Improving Refugee Integration Through Public Works: Experimental Evidence at Scale from Ethiopia
This study examines the impacts of integrating refugees into a national public works and livelihoods program, leveraging a nationwide large-scale randomized controlled trial conducted among 22,500 households across six refugee camps and neighboring areas in Ethiopia. The program under investigation, called Refugee and Host Integration through the Safety Net (RHISN), offers remunerated public works, business trainings and coaching, and a USD 600 business grant to refugee and host beneficiaries to promote economic livelihoods and socio-economic integration between refugees and hosts through joint work in integrated teams.

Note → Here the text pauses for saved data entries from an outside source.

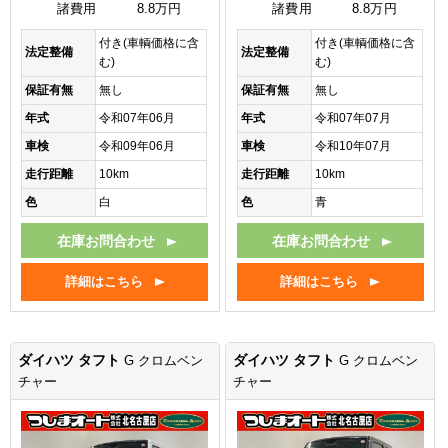
諸費用
8.8万円
諸費用
8.8万円
付き(車輌価格に含
付き(車輌価格に含
法定整備
法定整備
む)
む)
保証有無
無し
保証有無
無し
年式
令和07年06月
年式
令和07年07月
車検
令和09年06月
車検
令和10年07月
走行距離
10km
走行距離
10km
色
白
色
青
在庫お問合わせ
在庫お問合わせ
詳細はこちら
詳細はこちら
ダイハツ タフト
ダイハツ タフト
G クロムベン
G クロムベン
チャー
チャー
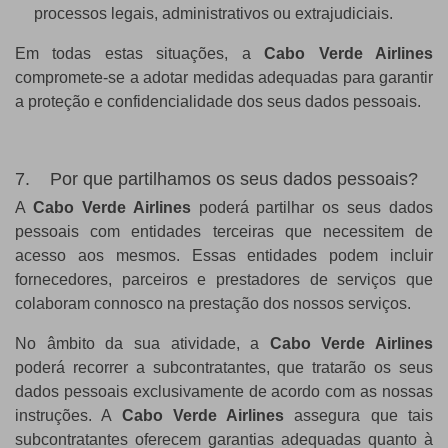
processos legais, administrativos ou extrajudiciais.
Em todas estas situações, a
Cabo Verde Airlines
compromete-se a adotar medidas adequadas para garantir
a proteção e confidencialidade dos seus dados pessoais.
7. Por que partilhamos os seus dados pessoais?
A
Cabo Verde Airlines
poderá partilhar os seus dados
pessoais com entidades terceiras que necessitem de
acesso aos mesmos. Essas entidades podem incluir
fornecedores, parceiros e prestadores de serviços que
colaboram connosco na prestação dos nossos serviços.
No âmbito da sua atividade, a
Cabo Verde Airlines
poderá recorrer a subcontratantes, que tratarão os seus
dados pessoais exclusivamente de acordo com as nossas
instruções. A
Cabo Verde Airlines
assegura que tais
subcontratantes oferecem garantias adequadas quanto à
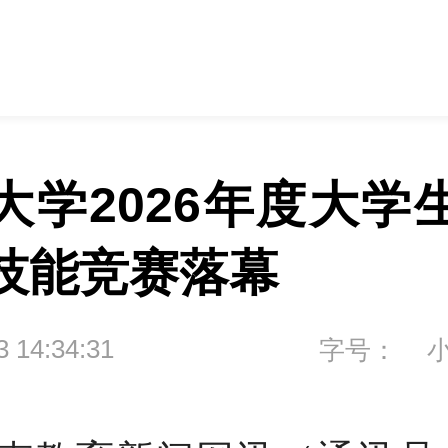
大学2026年度大学
技能竞赛落幕
3 14:34:31
字号：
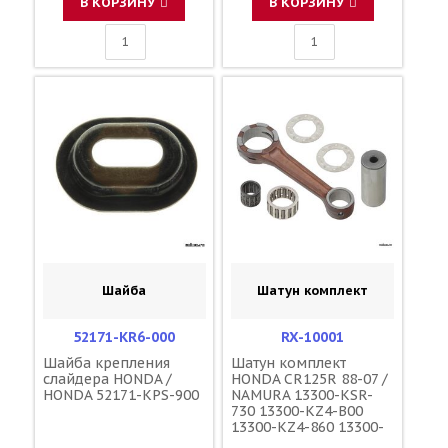
В КОРЗИНУ
В КОРЗИНУ
Шайба
Шатун комплект
52171-KR6-000
RX-10001
Шайба крепления
Шатун комплект
слайдера HONDA /
HONDA CR125R 88-07 /
HONDA 52171-KPS-900
NAMURA 13300-KSR-
730 13300-KZ4-B00
13300-KZ4-860 13300-
KZ4-730 13300-KZ4-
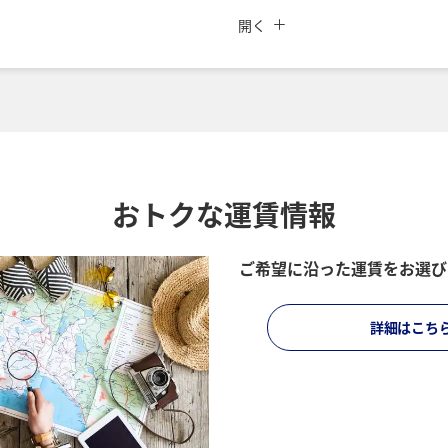
閉じる
運賃タイプ指定なし
開く
索
ご利用条件
時間帯
復路出発日および時間帯
日付を選択
おトクな運賃情報
時間帯指定なし
ご希望に沿った運賃をお選び
所要時間を追加する
経由地および乗り継ぎ所要
詳細はこち
プロモーションコードに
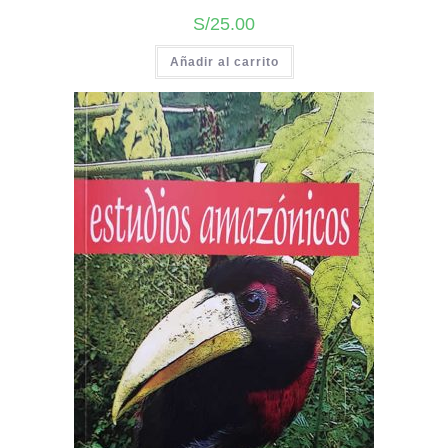
S/
25.00
Añadir al carrito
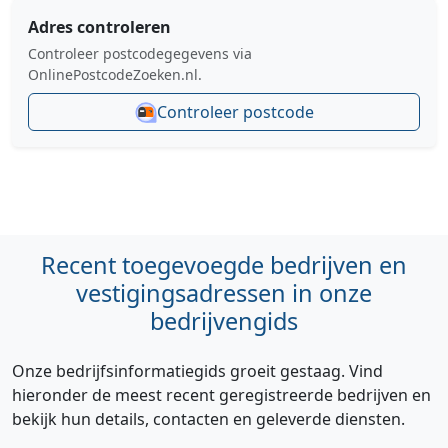
Adres controleren
Controleer postcodegegevens via
OnlinePostcodeZoeken.nl.
Controleer postcode
Recent toegevoegde bedrijven en
vestigingsadressen in onze
bedrijvengids
Onze bedrijfsinformatiegids groeit gestaag. Vind
hieronder de meest recent geregistreerde bedrijven en
bekijk hun details, contacten en geleverde diensten.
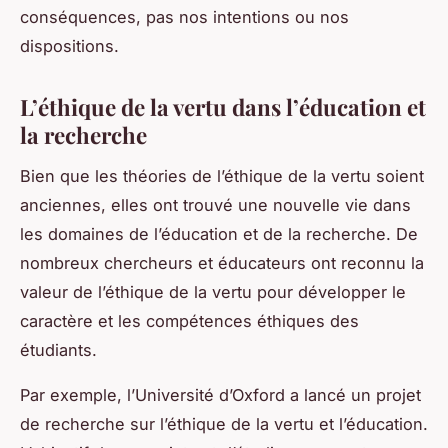
conséquences, pas nos intentions ou nos
dispositions.
L’éthique de la vertu dans l’éducation et
la recherche
Bien que les théories de l’éthique de la vertu soient
anciennes, elles ont trouvé une nouvelle vie dans
les domaines de l’éducation et de la recherche. De
nombreux chercheurs et éducateurs ont reconnu la
valeur de l’éthique de la vertu pour développer le
caractère et les compétences éthiques des
étudiants.
Par exemple, l’Université d’Oxford a lancé un projet
de recherche sur l’éthique de la vertu et l’éducation.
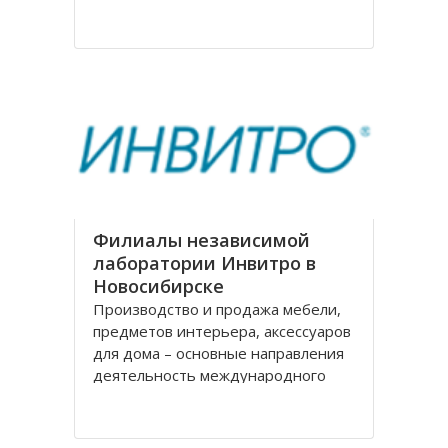
на рождение города. Современное
название проспекту было дано в
августе 1920 года, тогда
произошло переименование
Филиалы независимой
лаборатории Инвитро в
Новосибирске
Производство и продажа мебели,
предметов интерьера, аксессуаров
для дома – основные направления
деятельность международного
холдинга «Black Red White» («БРВ-
мебель»). На рынке России БРВ-
мебель присутствует уже десять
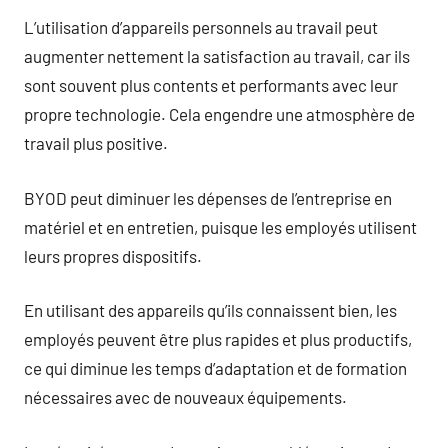
L’utilisation d’appareils personnels au travail peut
augmenter nettement la satisfaction au travail, car ils
sont souvent plus contents et performants avec leur
propre technologie. Cela engendre une atmosphère de
travail plus positive.
BYOD peut diminuer les dépenses de l’entreprise en
matériel et en entretien, puisque les employés utilisent
leurs propres dispositifs.
En utilisant des appareils qu’ils connaissent bien, les
employés peuvent être plus rapides et plus productifs,
ce qui diminue les temps d’adaptation et de formation
nécessaires avec de nouveaux équipements.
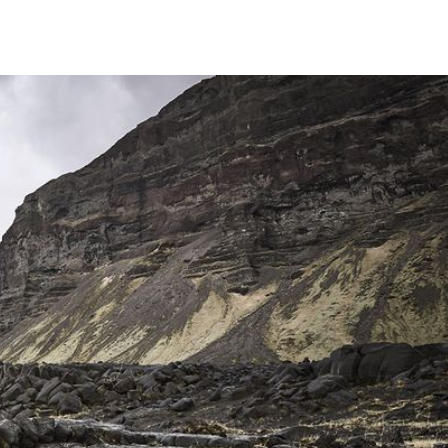
INICIO
0 KM
SEMIN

The researchers will assess i) whether the program improves economic, social, and psychological well-being, and ii) the effects of outgroup exposure through mixing refugees and hosts in public works groups on social and economic network formation, workplace productivity, and social cohesion in hosting regions. The clustered randomization generates exogenous variation in the population share of households participating in RHISN, and in the intensity of exposure between refugees and hosts across neighborhoods as well as within their work team. This will allow the researchers to quantify not only the direct impacts of the program on recipients, but also the overall impact on the local economy through economic spillovers (e.g., prices, wages and demand) and social spillovers (e.g., through evolving social norms or the propagation of attitudes within social networks).